Ua Ruairc, Áed (d. 1087), son of Art Uallach and overking of Connacht, belonged to the dynasty of Uí Briúin Bréifne. His father Art Uallach was one of four kings of his dynasty to reign as overking of Connacht between 956 and 1102, his reign being from 1030 to 1046, when he was killed by Cenél Conaill, enabling his Síl Muiredaig rival, Áed in Gaí Bernaig Ua Conchobair (qv), to take the kingship. Áed had at least one brother (or half-brother); he was named Niall and was slain (1047) by Ua Conchobair. In 1067 Áed overthrew his brother's killer in the battle of Turloch Adnach and laid claim to provincial suzerainty. It seems that several of his dynasty held lesser kingships under him: his uncle, Donnchad Ua Ruairc (slain 1084), is styled ‘king of eastern Connacht’ in his obit in the Annals of Tigernach (Tigernach Ua Bráein (qv)), while other kinsmen, Domnall (slain 1078) son of Tigernán and a son (slain 1085) of Domnall, were rulers of Bréifne or Conmaicne.
An ambitious overlord, Áed sought to extend the authority of his dynasty south-eastwards into Brega. Specifically, he sought to dominate Gailenga (a petty kingdom which leaves its name on the barony of Morgallion, Co. Meath), and made his presence felt at Drogheda. It is possible that he was behind the killing (1076) by local Gailenga dynasts of Murchad king of Mide, a nephew of Conchobar Ua Máelshechlainn (qv). In any event, he seems to have exploited the opportunity created by his neighbour's murder.
Before long, the threat Áed posed to Mide was so serious that the new king of Mide, Máel-Sechnaill Bán son of Conchobar, felt obliged to seek assistance from Tairdelbach Ua Briain (qv) (d. 1086), the Dál Cais overking of Munster. Áed's base-kingdom of Bréifne was subjected to raids by the Munstermen in 1079 and again the following year. About this time, he boldly appointed Cennétig Ua Briain, whose faction of Dál Cais was excluded from power, as king of Gailenga so that he might frustrate the designs of the powerful Tairdelbach. In 1084 at Drogheda Áed met Donn Slébe son of Eochaid, overking of Ulaid, who had led a hosting southwards. Áed's acceptance of a stipend from the Ulster ruler implied support for the latter's efforts to challenge Ua Briain interests for political supremacy. That summer the Munstermen made an expedition into Mide, but Ua Ruairc's forces went behind them and raided into north Munster, burning several fortresses and churches and carrying off considerable booty. It seems that another Bréifne force under the command of Áed's uncle Donnchad headed further south, but was intercepted at Móin Cruinneóice (near Leixlip, Co. Kildare) and routed, Donnchad himself and Cennétig Ua Briain being among the slain.

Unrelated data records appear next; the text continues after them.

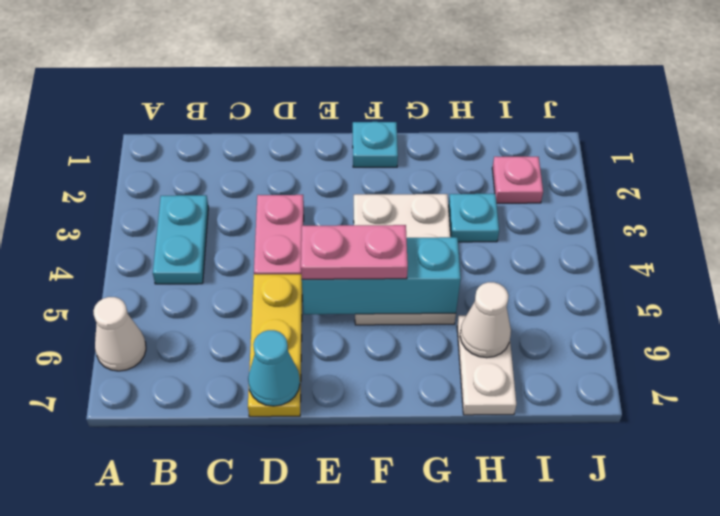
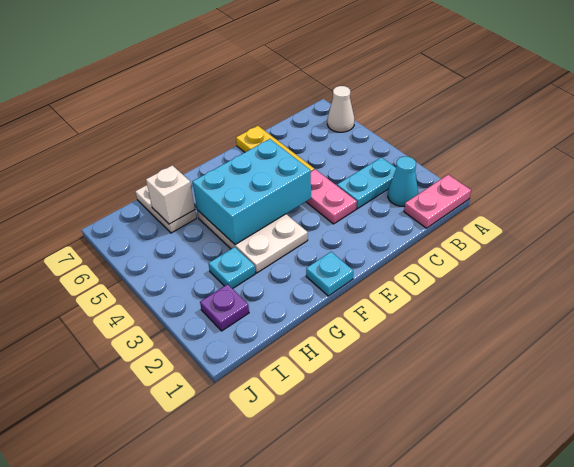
cyan plate B3:B4 level 1 -> cyan plate B3:C3 level 1
cyan cone D7 level 2 -> cyan cone B2 level 1
cyan brick E5:G5 level 2 -> cyan brick E4:G5 level 2
pink plate E5:F5 level 3 -> pink plate A1:B1 level 1
white cone H6 level 2 -> white brick H6 level 2
pink plate I2 level 1 -> purple plate I2 level 1

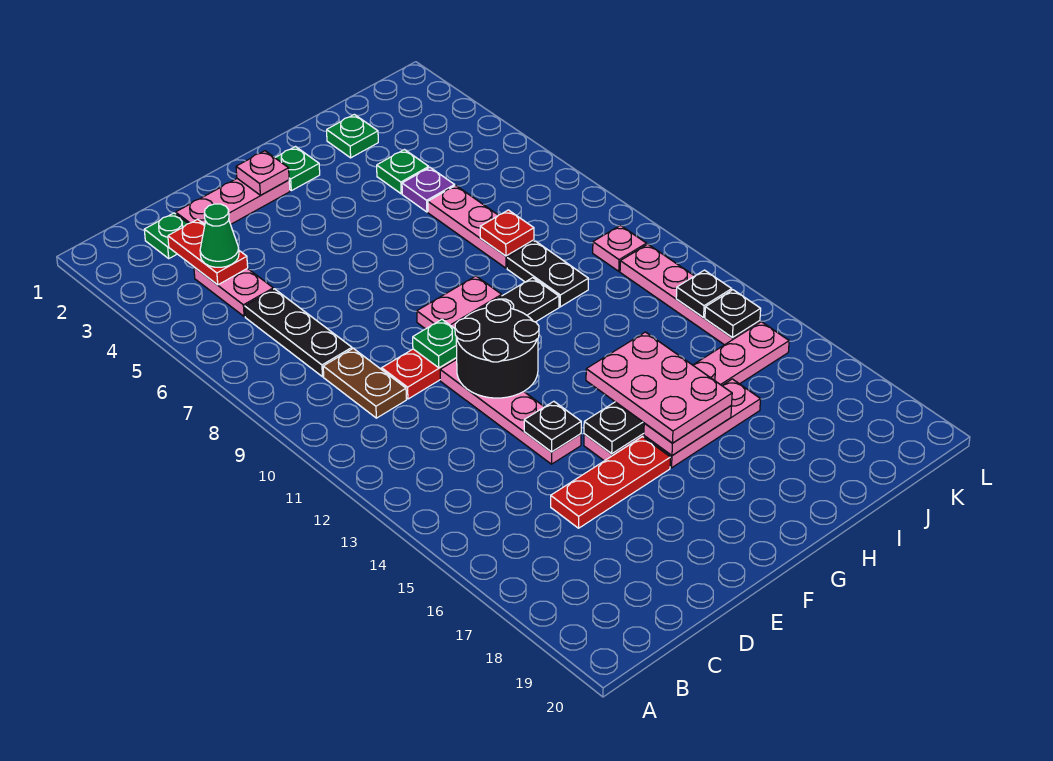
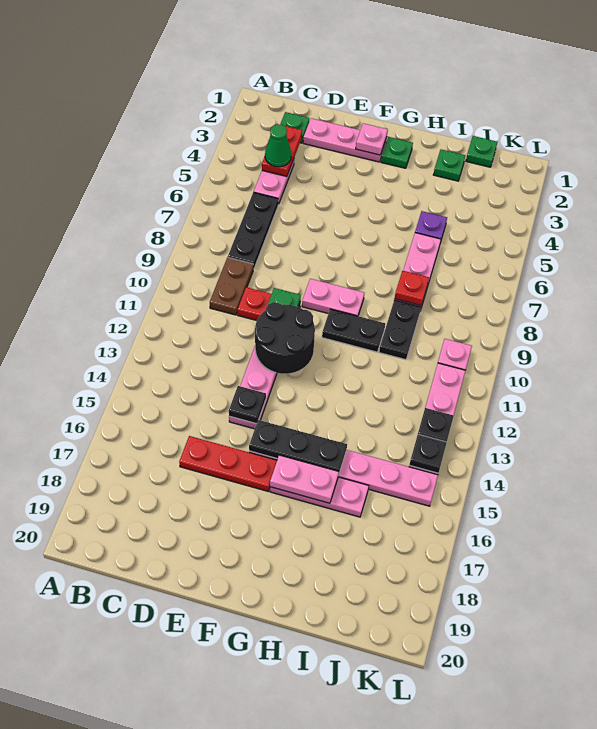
pink plate G14:H16 level 3 -> none
green plate I4 level 1 -> green plate J1 level 1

Ultimately, the Ua Briain interest brought about the fall of Áed: his leading Síl Muiredaig rival, Ruaidri na Saide Buide Ua Conchobair (qv), who was married to Mór, daughter of Tairdelbach Ua Briain, went on the offensive against him. In 1087 Áed, along with many of his nobles, was killed at the battle of Corann and the overkingship was retaken by Síl Muiredaig. Most of the later kings of Bréifne descended from Áed's brother Niall.